By contrast, a console application is very POSIX like in its behavior. printf() writes to the
console (cmd.exe) you invoked from and you can pipe the output.

I recently started using MINGW (http://www.mingw.org/) - a port of the GNU compiler collection
to Windows. MINGW is different from CYGWIN which provides a Unix/POSIX like system under Windows.
MINGW can generate Windows applications - so, no need for the SDK. (MINGW is simply brilliant;
I'll explain why, below).

In porting CRiSP to run under MINGW, I ended up building a "premake" like build tool,
because the Windows and Unix makefiles had grown too long in the tooth to easily adapt. After
building CRiSP under MINGW, I did something *wrong*. I built crisp.exe as a console application.
I didnt realise this. And was surprised that printf() was writing to the console.

Up until now, CRiSP has had to emulate the console, and writes to a popup dialog. Its not a bad
way of debugging, but a nuisance, despite some nice little features which help me.

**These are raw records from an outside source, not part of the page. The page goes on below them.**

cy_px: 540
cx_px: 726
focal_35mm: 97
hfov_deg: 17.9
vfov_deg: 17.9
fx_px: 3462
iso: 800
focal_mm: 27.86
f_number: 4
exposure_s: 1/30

But why was MINGW crisp.exe writing to stdout quite happily, yet the Win32 version of CRiSP.EXE
did not? I had attempted to solve this problem many years ago, and found that somewhere in the
Windows startup code, the STDIN/STDOUT/STDERR handles are closed and not available - by the time
WinMain() is called, it is game over.

But when crisp.exe is linked as a console application, this does not happen. stdin/stdout/stderr
are left intact. So, a GUI application can read/write to stdin/stdout !

I dont know why all the Windows documentation makes a big play about the linking "subsystem", but if
you ignore it, life is more palatable.

Why is MINGW so good? Because "gdb" just *works*. I can use gdb on Linux, MacOS and Windows and have
the same debug environment. Even hardware watchpoints work. gdb may not be everyones favorite debugger,
but it is might powerful.

Prior to this I was using the free Visual C++ Express edition. (I had purchased the Professional
Visual Studio a long time back, but Visual Studio, despite being a very powerful product, just
changes too often with whatever current flavour of technology is current, and its not cost effective
for software which runs cross-platform). With the advent of Windows-8, its not clear whether
Microsoft is trying more to create a walled garden, like Apple is/has done.

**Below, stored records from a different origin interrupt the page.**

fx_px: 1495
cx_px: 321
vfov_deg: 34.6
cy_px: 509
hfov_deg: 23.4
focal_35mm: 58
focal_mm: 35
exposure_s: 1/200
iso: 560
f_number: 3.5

So, the GNU compiler collection is great - providing a consistent compiler platform across
many operating systems. MINGW fills in a gap - which was how to use GCC to create Windows applications.

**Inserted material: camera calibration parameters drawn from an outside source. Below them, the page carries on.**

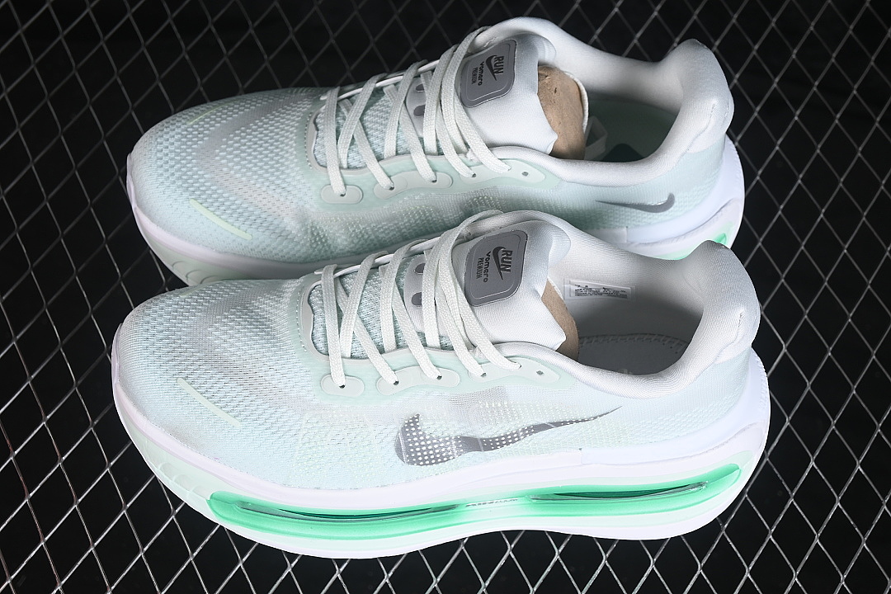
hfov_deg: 27.0
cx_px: 446
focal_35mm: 75
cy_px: 297
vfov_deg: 18.2
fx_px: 1856
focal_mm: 50
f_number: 7.1
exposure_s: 1/80
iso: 160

Currently CRiSP is being built via Visual Studio, and MINGW is only being used for internal
debugging, but this may likely change in the near future.




Post created by CRiSP v11.0.4a-b6356


1 comment:

  1. Well, one issue I found (thanks Pierre) is that making it a console app, and then doing "start crisp.exe" causes an additional cmd.exe console to be launched.

    Back to the drawing board. I really want it to be a console app if launched from the console, but a windows app if not launched with a stdin.